In evolutionary terms, the benefits of the normal high acidity in a baby during the first weeks (incl. guarding against microbial attack as mentioned earlier) outweigh the negative of a few babies with hyper-acidity having problems!

Other lines of enquiry

1   Genetics

genetics1Genetic studies have shown that more than one gene is involved in PS, and that the condition is multifactorial: it can be caused by any one or more of several factors.  This is confirmed by studies of identical twins who are more likely to share PS than non-identical twins or siblings but far from always.

It has been found that PS infants tend to have higher birth weight, and (anecdotally) they may also become more athletic!

2   Chemistry of the pylorus

Prof. Rogers gives three reasons why the reports of chemical abnormalities of the pyloric muscle (the presence of growth factors and the absence of other chemicals) are theoretically attractive but do not stand up to scrutiny.

3   Infection

The analysis of swabs taken from the nose and throat of babies have shown no abnormality in PS babies.

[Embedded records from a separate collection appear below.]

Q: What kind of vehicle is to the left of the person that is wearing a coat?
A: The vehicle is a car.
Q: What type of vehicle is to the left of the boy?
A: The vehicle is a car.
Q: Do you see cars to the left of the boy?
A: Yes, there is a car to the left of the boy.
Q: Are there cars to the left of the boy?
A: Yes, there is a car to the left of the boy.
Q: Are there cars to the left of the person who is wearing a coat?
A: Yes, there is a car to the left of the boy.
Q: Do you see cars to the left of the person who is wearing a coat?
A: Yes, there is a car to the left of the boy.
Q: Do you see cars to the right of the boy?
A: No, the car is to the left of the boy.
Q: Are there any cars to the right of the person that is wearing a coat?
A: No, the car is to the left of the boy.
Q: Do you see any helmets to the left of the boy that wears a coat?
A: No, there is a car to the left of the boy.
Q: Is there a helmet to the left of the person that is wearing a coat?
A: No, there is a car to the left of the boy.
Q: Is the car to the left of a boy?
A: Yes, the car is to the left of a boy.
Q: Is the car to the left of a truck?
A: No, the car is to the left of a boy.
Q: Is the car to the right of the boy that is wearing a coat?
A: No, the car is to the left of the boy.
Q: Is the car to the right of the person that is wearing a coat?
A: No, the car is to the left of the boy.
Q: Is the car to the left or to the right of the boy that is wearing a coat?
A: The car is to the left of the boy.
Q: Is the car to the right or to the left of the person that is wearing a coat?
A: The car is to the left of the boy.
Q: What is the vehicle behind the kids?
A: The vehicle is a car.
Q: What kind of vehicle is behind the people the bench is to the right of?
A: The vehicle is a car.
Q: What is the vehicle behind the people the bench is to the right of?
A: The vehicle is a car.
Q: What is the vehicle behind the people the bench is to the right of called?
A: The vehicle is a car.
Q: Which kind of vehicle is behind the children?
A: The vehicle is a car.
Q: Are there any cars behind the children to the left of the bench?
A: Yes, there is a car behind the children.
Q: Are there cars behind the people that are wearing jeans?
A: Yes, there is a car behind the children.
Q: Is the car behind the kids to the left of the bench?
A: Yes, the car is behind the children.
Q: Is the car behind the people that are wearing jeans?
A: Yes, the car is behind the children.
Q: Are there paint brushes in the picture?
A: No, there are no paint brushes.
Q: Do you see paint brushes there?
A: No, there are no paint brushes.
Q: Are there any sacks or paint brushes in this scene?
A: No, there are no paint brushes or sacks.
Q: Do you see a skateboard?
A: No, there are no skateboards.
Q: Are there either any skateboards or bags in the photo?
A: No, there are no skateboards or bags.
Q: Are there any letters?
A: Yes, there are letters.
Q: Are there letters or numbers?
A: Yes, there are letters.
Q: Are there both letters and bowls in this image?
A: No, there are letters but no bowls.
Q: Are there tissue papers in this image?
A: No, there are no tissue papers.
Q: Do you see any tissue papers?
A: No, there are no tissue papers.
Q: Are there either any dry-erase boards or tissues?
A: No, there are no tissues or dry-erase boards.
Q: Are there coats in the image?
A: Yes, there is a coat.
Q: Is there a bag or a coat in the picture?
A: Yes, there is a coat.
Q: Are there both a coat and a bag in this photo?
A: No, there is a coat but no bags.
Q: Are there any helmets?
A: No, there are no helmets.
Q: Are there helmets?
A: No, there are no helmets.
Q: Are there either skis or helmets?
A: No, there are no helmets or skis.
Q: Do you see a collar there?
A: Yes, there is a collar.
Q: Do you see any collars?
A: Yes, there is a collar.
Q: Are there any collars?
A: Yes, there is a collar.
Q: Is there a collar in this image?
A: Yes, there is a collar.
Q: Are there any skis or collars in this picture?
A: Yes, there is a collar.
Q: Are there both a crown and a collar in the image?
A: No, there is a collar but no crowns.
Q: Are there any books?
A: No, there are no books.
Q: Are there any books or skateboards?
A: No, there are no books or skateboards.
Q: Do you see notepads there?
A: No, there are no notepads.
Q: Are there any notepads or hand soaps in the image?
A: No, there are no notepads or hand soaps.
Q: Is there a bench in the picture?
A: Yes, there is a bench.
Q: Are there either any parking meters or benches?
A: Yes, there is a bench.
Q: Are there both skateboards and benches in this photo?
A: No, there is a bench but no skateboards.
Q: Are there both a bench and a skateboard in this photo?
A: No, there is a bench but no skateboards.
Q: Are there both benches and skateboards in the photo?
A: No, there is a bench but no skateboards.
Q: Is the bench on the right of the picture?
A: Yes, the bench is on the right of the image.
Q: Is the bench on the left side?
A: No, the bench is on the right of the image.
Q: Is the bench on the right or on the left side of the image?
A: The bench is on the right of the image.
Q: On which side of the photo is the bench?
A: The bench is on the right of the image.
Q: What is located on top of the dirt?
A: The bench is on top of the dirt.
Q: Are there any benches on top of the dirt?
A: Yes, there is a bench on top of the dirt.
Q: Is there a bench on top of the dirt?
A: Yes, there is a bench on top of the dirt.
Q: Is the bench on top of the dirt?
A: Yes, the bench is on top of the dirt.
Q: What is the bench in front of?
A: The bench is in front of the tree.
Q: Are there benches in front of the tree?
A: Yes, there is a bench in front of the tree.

A previous post has mentioned links between hyperacidity in PS babies and in adults infected with a stomach bug, Helicobacter pylorus, which can trigger gastro-duodenal ulcers.  But several studies of PS infants have not discovered any H. pylorus infection.

Dr Rogers remarks how strange it is that none of these studies links the hyperacidity triggered by a H pylorus infection with the hyperacidity that is part of PS.  Strange indeed!

Conclusion

Dr Rogers sums up:

Constitutional hyperacidity coupled with developmental hyperacidity begets pyloric contractions which begets work hypertrophy which begets IHPS.  IHPS begets further hyperacidity, and so on.
Maternal anxiety in the novice mother means that the hungry but vomiting baby is frequently fed with more pyloric contractions and more work hypertrophy – and a bigger tumour.

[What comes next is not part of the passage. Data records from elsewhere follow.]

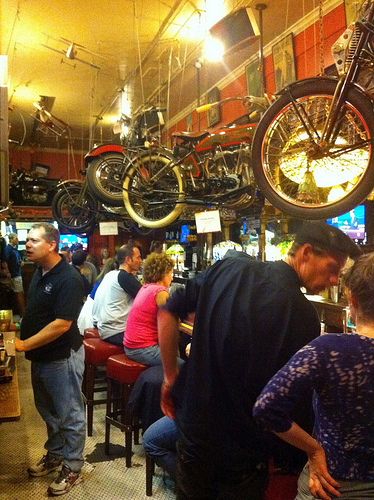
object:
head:
[24, 221, 62, 262]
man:
[1, 232, 26, 321]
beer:
[19, 257, 22, 265]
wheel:
[251, 74, 373, 221]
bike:
[251, 0, 374, 221]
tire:
[122, 152, 187, 230]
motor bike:
[124, 94, 298, 232]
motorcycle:
[120, 92, 299, 235]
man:
[155, 220, 366, 499]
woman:
[121, 251, 185, 367]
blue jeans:
[123, 344, 186, 367]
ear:
[301, 243, 313, 263]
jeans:
[31, 343, 88, 474]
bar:
[1, 0, 373, 499]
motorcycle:
[50, 142, 186, 234]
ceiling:
[1, 2, 341, 149]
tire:
[252, 75, 371, 220]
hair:
[141, 251, 176, 284]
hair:
[116, 242, 134, 262]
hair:
[341, 251, 374, 325]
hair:
[93, 257, 118, 282]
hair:
[32, 221, 60, 254]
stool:
[81, 337, 124, 439]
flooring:
[0, 387, 174, 499]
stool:
[105, 353, 150, 469]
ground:
[98, 0, 226, 77]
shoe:
[27, 459, 66, 477]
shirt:
[96, 266, 143, 342]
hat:
[294, 221, 364, 261]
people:
[0, 213, 374, 499]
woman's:
[0, 221, 188, 500]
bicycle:
[120, 92, 299, 229]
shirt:
[19, 252, 85, 363]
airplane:
[38, 32, 108, 71]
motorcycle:
[249, 0, 373, 220]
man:
[97, 243, 144, 346]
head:
[287, 220, 347, 296]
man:
[14, 221, 87, 499]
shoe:
[48, 463, 80, 499]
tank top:
[122, 282, 169, 350]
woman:
[157, 221, 374, 499]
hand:
[307, 450, 342, 500]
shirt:
[158, 247, 322, 468]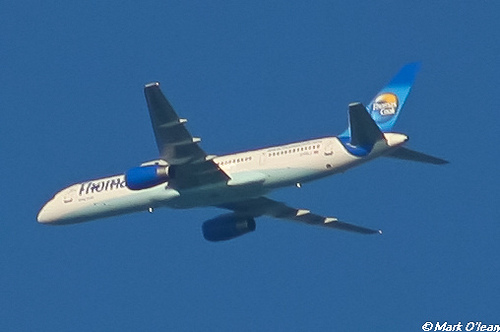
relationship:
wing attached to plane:
[129, 67, 233, 202] [14, 52, 460, 287]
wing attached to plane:
[224, 178, 404, 250] [18, 15, 482, 286]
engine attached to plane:
[113, 156, 188, 194] [53, 114, 360, 214]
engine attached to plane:
[202, 212, 255, 241] [38, 61, 451, 240]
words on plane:
[79, 177, 133, 195] [72, 80, 342, 242]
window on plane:
[256, 135, 326, 159] [1, 70, 431, 252]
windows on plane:
[225, 151, 265, 173] [30, 76, 441, 243]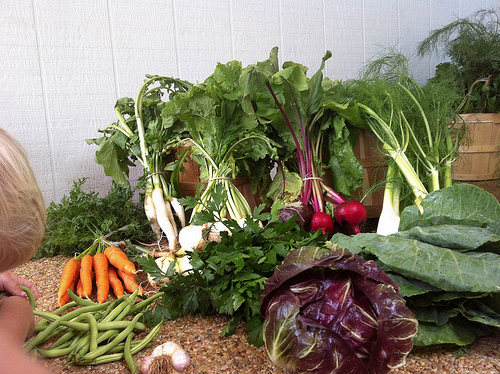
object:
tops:
[205, 45, 339, 161]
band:
[209, 177, 230, 181]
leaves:
[28, 176, 145, 261]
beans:
[14, 285, 166, 374]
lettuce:
[259, 245, 419, 374]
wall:
[0, 0, 497, 206]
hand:
[0, 270, 39, 301]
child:
[0, 122, 47, 374]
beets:
[237, 45, 369, 240]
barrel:
[175, 112, 499, 221]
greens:
[0, 12, 500, 374]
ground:
[18, 314, 500, 374]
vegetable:
[341, 37, 472, 236]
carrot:
[57, 245, 145, 307]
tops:
[165, 60, 283, 180]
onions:
[179, 226, 205, 253]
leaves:
[239, 65, 306, 152]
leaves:
[325, 182, 500, 348]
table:
[12, 257, 265, 374]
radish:
[310, 212, 334, 241]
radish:
[334, 200, 368, 235]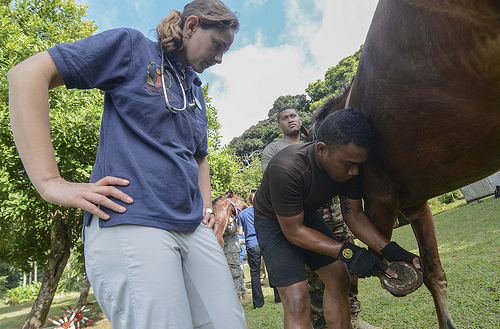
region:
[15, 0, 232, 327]
woman with hands on her hips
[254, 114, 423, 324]
man inspecting horse hoof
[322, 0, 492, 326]
big brown horse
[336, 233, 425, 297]
man with black gloves on hands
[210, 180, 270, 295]
horse with trainer in back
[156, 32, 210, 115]
stethoscope on woman's neck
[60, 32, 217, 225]
blue t-shirt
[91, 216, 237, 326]
woman has light grey pants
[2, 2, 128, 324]
tree behind woman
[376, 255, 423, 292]
bottom of horse hoof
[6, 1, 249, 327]
A woman wearing a stethascope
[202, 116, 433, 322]
A man pointing to the horse's hoof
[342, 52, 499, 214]
The side of the horse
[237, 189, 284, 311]
A woman with her back to the camera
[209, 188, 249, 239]
Part of a horse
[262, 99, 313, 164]
A man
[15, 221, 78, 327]
The trunk of a tree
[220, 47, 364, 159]
The tops of trees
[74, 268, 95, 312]
The trunk of a tree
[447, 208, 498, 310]
Some grass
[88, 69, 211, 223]
Woman is wearing a blue shirt.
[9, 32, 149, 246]
Woman's hand on her hip.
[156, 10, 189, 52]
Woman's hair is brown.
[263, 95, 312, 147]
Man is looking straight ahead.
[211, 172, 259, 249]
Horse and trainer in the background.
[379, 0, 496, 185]
Big brown horse.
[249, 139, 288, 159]
Man is wearing grey tshirt.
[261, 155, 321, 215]
Man is wearing brown tshirt.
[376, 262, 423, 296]
Horse shoe in man's hand.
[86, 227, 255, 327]
Woman is wearing light blue pants.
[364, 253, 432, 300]
the silver horse shoe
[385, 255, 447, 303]
the bottom of the horse's hoof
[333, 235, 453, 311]
man holding the horse's hoof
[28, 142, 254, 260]
woman's hands on her hips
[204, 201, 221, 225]
woman wearing a watch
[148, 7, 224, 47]
woman has a ponytail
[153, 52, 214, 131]
woman has a stethoscope around her neck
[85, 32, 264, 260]
woman is wearing a blue shirt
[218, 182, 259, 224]
horse is wearing a bridle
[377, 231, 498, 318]
horse standing in the grass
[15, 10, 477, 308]
doctor and man on side of horse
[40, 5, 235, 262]
woman with stethoscope around neck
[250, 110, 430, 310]
bent man lifting horse's foot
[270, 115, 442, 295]
man pointing at bottom of hoof with horseshoe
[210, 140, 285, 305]
woman standing next to horse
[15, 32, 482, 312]
people on green grass near trees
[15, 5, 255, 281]
doctor looking down with hands on hips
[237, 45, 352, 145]
tree tops behind man looking ahead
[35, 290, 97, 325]
orange and white spiky and round objects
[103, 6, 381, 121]
blue sky with thick white clouds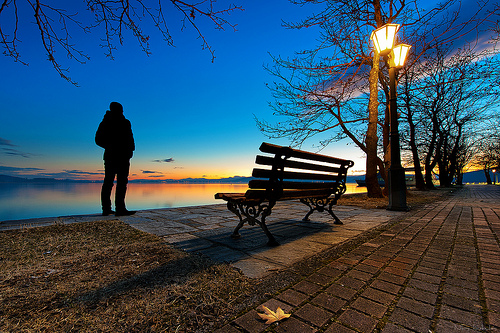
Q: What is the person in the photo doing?
A: Standing.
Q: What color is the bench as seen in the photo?
A: Black.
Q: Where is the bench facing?
A: The water.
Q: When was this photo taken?
A: At sunset.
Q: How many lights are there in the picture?
A: Two.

Wryly, he adds that it seems there is nothing new under the sun, and that “we are almost back where we started”.  In 1921 Dr J Thompson already proposed that the pylorus spasming and overdeveloping through over-work were the cause of PS, and still earlier, in 1903 Dr W Freund had suggested that excess hydrochloric acidity was a key factor.

The future

Dr Rogers urges that his theory is “perfectly testable”.

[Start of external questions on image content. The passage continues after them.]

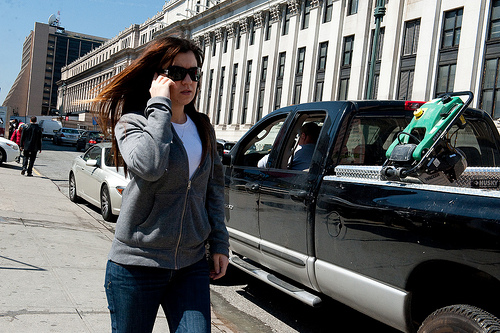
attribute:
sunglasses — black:
[158, 63, 203, 83]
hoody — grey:
[107, 96, 230, 268]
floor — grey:
[0, 160, 228, 332]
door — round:
[326, 211, 343, 238]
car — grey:
[67, 141, 135, 220]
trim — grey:
[225, 225, 407, 333]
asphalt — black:
[23, 138, 88, 191]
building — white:
[54, 0, 500, 142]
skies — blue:
[0, 1, 172, 105]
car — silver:
[51, 126, 84, 146]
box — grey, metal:
[333, 166, 499, 195]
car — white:
[0, 136, 21, 167]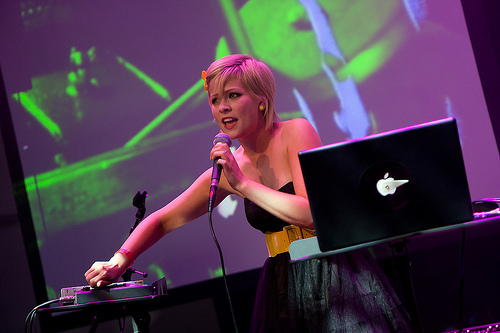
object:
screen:
[0, 0, 500, 317]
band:
[114, 248, 134, 263]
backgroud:
[0, 0, 500, 280]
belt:
[263, 224, 317, 259]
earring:
[259, 105, 264, 110]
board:
[33, 277, 171, 325]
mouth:
[221, 116, 239, 130]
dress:
[240, 180, 416, 333]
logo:
[375, 173, 410, 197]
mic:
[206, 132, 234, 212]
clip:
[201, 70, 210, 92]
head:
[201, 54, 278, 141]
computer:
[295, 115, 476, 254]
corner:
[445, 116, 456, 123]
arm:
[101, 163, 231, 261]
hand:
[82, 258, 125, 289]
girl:
[81, 54, 411, 333]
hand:
[207, 141, 246, 191]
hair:
[205, 53, 278, 131]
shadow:
[256, 154, 280, 193]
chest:
[240, 180, 302, 234]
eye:
[228, 92, 244, 100]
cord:
[207, 188, 240, 333]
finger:
[216, 158, 229, 171]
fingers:
[211, 150, 230, 162]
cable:
[21, 295, 68, 333]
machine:
[56, 278, 156, 307]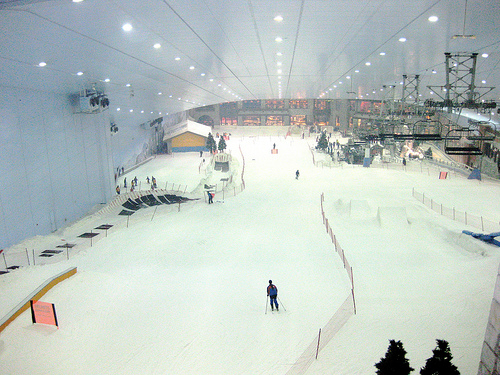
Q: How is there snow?
A: Snow machine.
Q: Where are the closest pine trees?
A: Bottom right.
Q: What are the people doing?
A: Skiing.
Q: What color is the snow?
A: White.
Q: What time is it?
A: No clock.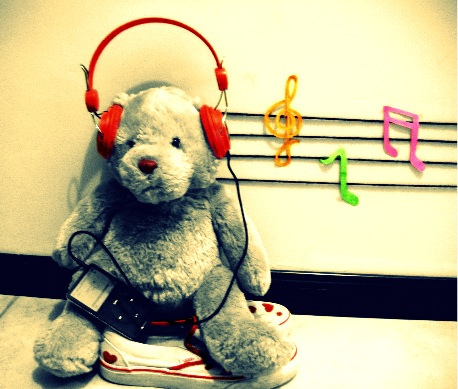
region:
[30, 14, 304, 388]
Gray teddy bear sitting on shoes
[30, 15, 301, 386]
Gray teddy bear wearing red headphones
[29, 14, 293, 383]
Gray teddy bear with red nose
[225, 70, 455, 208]
Music symbols on wall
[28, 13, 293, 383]
Gray teddy bear holding black iPod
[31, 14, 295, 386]
Gray teddy bear listening to music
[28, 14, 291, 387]
Red headphones on a teddy bear's head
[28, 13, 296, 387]
Red nosed teddy bear sitting on white shoes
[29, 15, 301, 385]
Red nosed teddy bear wearing red headphones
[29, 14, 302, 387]
Red nosed teddy bear with black iPod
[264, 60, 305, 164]
Orange music note on wall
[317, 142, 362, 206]
green music note on wall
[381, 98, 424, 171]
purple music note on wall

  • It is well known that PS babies’ serious loss of acid through their vomiting must be remedied before surgery, as their alkalosis (excess alkaline in the body) causes dangerous hazards during and after the operation.
  • ranitidine01Adults similarly affected by vomiting and acid loss are quickly and effectively treated with drugs to reduce the excessive release of acid.
  • Successful medical treatment of babies with PS is regularly reported: intravenous atropine is used to rapidly reduce the size of the pyloric tumour while the malnutrition and chemical imbalance are corrected.
  • Surgical treatment is now more prompt with a drug (cimetidine) that rapidly corrects alkalosis.  The author mentions an as yet unpublished report that this drug when given to mild cases made surgery unnecessary in 16 of 17 cases.
  • Another powerful acid blocking drug, Ranitidine, has also proved to be very effective in avoiding surgery when PS is recognized early; it should also be useful when surgery is not safe or accessible.  Dr Rogers then briefly outlines several other avenues of treating PS safely and medically.

He concludes his comments on considering non-surgical treatment by adding:

Such a pre-operative strategy with babies with IHPS is long overdue. It should not come as a surprise if we find that such temporary treatment promotes a lasting cure.